The Arab League suspended Syria's membership and approved a series of sanctions last month in response to Syrian defiance of a previous ultimatum to accept observers, end the crackdown and start a dialogue with the opposition. Syria had complained that a large observer mission would undermine its sovereignty.

The sanctions include travel bans and asset freezes on the Syrian leadership. Arab League ministers who met in Doha Saturday agreed to impose the sanctions on 19 Syrian officials, including President Assad's brother Maher, who leads one of the military's most powerful divisions.

Syrian rights activists say Syrian troops and pro-government militiamen killed at least 35 people Sunday during attacks on residents of protest hubs, and in fighting with army defectors. The activists say most of the killings happened in the central province of Homs, a center of the nine-month uprising. There was no independent confirmation of the casualties.

Activists say Syrian authorities also detained prominent dissident blogger Razan Ghazzawi at the Syrian-Jordanian border as she was traveling to Amman to attend a regional conference on press freedom. She is the latest of thousands of dissidents to be arrested in the government crackdown.

Syria says it is fighting terrorists who have attacked civilians and security forces. It has warned that any foreign intervention in the unrest will spread chaos throughout the region.

U.S. Vice President Joe Biden played down that warning Sunday. Speaking to reporters after talks with Turkish leaders in Istanbul, he said the United States and Turkey believe the Syrian uprising can be resolved with any violence being contained within Syria, and with Syrians managing their own transition of power.

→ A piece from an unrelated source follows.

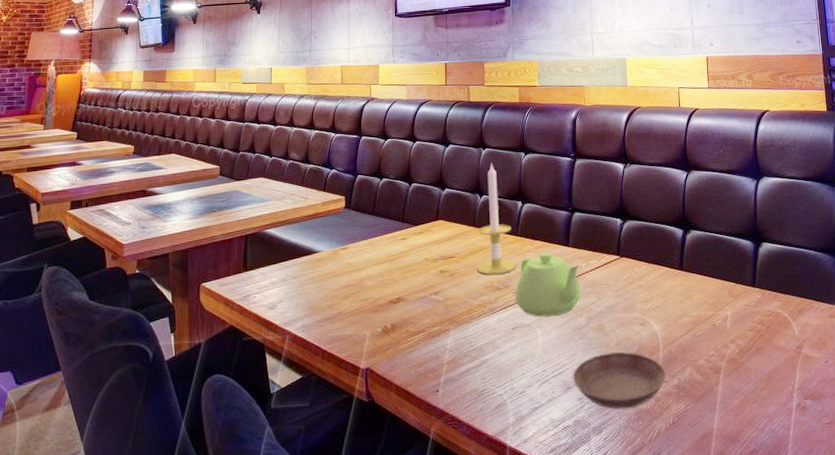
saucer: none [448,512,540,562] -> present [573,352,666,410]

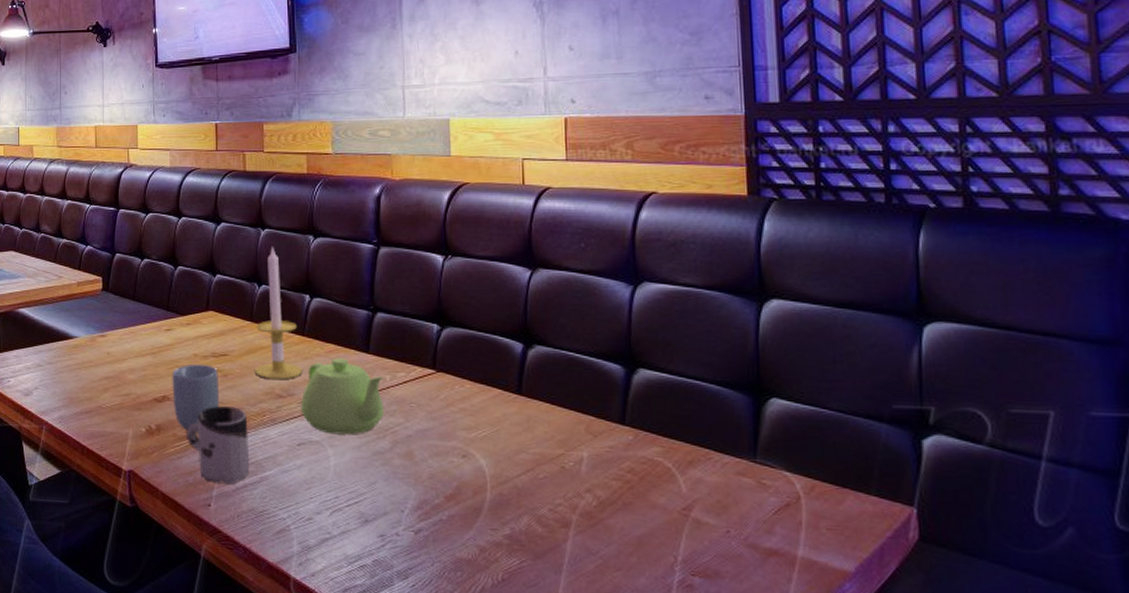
cup: none [406,266,447,327] -> present [172,363,220,432]
cup: none [418,301,472,371] -> present [186,405,249,485]
saucer: present [573,352,666,410] -> none [372,486,494,556]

Another senior U.S. official accused President Assad of forcing his minority Alawite sect into a deadly conflict with other sectarian groups. Speaking on a visit to Amman, Assistant Secretary of State for Near Eastern Affairs Jeffrey Feltman also criticized Syria's ally Iran, accusing it of being “actively engaged” in supporting Mr. Assad's crackdown and “facilitating” the murder of Syrian people.